Jackson was found, along with a pony that is also thankfully recuperating. As chairperson of the Laois Society of Prevention to Cruelty to Animals Caitriona Smyth explained, “They were there since before Christmas. They were just dumped and there is not even any grass up there.”

Smyth said in light of the current economic climate, more and more people were now abandoning horses, ponies and donkeys in places such as the Slieve Blooms as their owners could no longer afford them.

“People think we just deal with a few strays, but this is a big problem. His owner just left the poor thing up there. If the animal is suffering I’d prefer they’d have it put down humanely.  Things like this are pure neglect,” she said.

Jackson’s hoofs had been allowed to grow to painful lengths and he was walking on the inside of those hoofs.

“The hoof will grow in the direction he is standing and walking on, so while standing on the inside it curled round like you wouldn’t believe,” she said.

People can donate through PayPal on the group’s website
-Laois Nationalist

Special Communion Treat

A DUBLIN girl who has lost her hair during her battle with leukemia will celebrate her Communion day with a special tailor-made head dress thanks to a kind-hearted designer for cancer patients.

Alyssa Purcell, eight, from Tallaght, was diagnosed with leukemia last April and lost her long locks as a result of her chemotherapy.

The little girl will celebrate her Communion in April, and she was desperate to have a head dress and veil along with all of her friends.

Her mum Joanna called RTE's “Liveline” in a last attempt to source a tailor-made head dress for Alyssa.

Joanna said. "She's lived for this (her Communion.) Even last year, when my nieces were making their Communion, she was getting excited.

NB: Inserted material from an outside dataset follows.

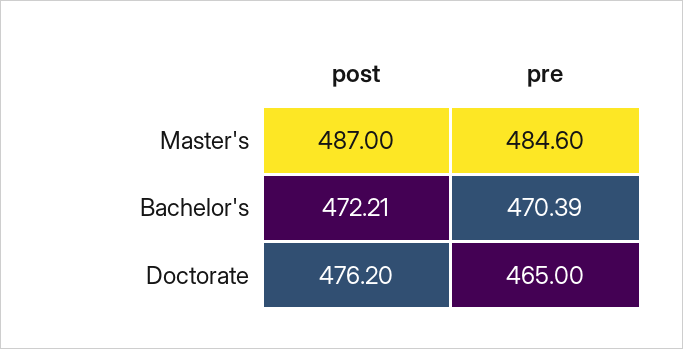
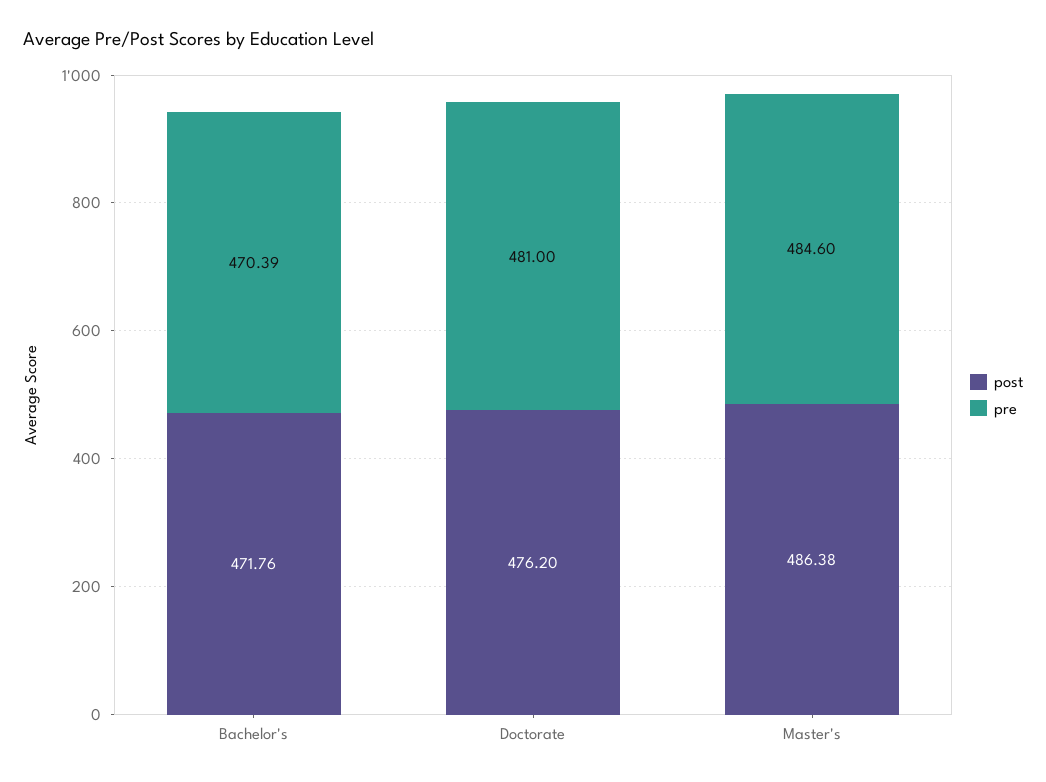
post, Master's: 487 -> 486.38
post, Bachelor's: 472.21 -> 471.76
pre, Doctorate: 465 -> 481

She's after going through enough so I didn't care, I would have gone to the ends of the earth for her.

"She goes around baldy because she's confident enough. But for her Communion, I wanted her to be happy because she's been looking forward to it for so long."

Angela Goulding from Blue Rose Waterford, which makes headwear for chemotherapy patients, came to the rescue to grant Alyssa's wish for the day.


Joanna said, "They're going to make a hat which will be the same shape as her head so that I can sew in the veil and the headdress."

Alyssa hasn't enjoyed a day outside since Christmas Day, so the Communion will be extra special.
"We're going to visit all the relatives after we go to the Mass, and then we'll do some dinner if we can," said Joanna.